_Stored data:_
________________

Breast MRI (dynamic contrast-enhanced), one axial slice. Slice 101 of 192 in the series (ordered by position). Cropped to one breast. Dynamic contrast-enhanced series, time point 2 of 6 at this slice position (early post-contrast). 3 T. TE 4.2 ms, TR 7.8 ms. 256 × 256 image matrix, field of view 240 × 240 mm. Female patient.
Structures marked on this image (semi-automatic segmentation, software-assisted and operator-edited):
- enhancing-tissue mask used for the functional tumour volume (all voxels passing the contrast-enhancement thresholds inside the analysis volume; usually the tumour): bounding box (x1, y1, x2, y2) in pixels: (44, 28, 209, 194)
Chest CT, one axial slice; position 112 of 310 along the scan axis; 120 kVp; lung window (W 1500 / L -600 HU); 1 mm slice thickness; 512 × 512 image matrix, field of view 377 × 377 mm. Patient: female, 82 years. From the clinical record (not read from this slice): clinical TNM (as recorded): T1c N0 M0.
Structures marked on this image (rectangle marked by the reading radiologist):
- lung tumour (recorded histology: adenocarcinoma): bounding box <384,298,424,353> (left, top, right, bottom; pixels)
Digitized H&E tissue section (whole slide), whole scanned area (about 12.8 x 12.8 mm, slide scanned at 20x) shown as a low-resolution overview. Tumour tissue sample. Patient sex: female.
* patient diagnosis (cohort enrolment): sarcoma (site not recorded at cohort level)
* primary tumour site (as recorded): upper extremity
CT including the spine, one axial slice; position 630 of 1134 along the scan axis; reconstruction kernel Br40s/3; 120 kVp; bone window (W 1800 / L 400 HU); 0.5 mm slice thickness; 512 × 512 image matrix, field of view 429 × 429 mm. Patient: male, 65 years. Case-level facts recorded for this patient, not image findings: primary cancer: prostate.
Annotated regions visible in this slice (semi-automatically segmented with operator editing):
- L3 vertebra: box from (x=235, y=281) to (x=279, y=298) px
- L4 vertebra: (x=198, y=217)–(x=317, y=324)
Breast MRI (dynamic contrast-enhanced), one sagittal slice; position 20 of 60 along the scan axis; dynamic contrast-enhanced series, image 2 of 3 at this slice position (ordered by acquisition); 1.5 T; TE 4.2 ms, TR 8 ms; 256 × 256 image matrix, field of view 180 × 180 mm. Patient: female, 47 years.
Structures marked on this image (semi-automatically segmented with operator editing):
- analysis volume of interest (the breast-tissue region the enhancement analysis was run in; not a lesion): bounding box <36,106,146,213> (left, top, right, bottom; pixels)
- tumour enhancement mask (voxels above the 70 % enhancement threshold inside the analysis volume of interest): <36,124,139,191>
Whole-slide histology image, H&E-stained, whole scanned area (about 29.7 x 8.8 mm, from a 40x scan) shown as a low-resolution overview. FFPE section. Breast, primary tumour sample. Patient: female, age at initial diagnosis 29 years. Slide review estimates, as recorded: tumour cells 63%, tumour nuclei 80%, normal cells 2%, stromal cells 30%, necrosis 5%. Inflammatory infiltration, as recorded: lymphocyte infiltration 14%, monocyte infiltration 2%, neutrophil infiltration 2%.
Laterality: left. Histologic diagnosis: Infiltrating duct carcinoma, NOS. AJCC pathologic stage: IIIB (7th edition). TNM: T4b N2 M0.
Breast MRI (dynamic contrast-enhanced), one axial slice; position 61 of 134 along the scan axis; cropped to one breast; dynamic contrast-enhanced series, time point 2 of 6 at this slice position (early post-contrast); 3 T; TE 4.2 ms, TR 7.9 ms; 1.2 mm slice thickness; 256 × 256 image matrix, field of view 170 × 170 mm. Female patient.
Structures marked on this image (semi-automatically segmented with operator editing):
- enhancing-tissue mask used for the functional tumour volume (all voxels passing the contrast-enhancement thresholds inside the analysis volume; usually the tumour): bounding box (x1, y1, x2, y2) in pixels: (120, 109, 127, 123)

________________

Copy out the entries above exactly as given, starting at the top and ending with the line containing "28, 209, 194)"; include both and nothing more.

_ANSWER BELOW:_
Breast MRI (dynamic contrast-enhanced), one axial slice. Slice 101 of 192 in the series (ordered by position). Cropped to one breast. Dynamic contrast-enhanced series, time point 2 of 6 at this slice position (early post-contrast). 3 T. TE 4.2 ms, TR 7.8 ms. 256 × 256 image matrix, field of view 240 × 240 mm. Female patient.
Structures marked on this image (semi-automatic segmentation, software-assisted and operator-edited):
- enhancing-tissue mask used for the functional tumour volume (all voxels passing the contrast-enhancement thresholds inside the analysis volume; usually the tumour): bounding box (x1, y1, x2, y2) in pixels: (44, 28, 209, 194)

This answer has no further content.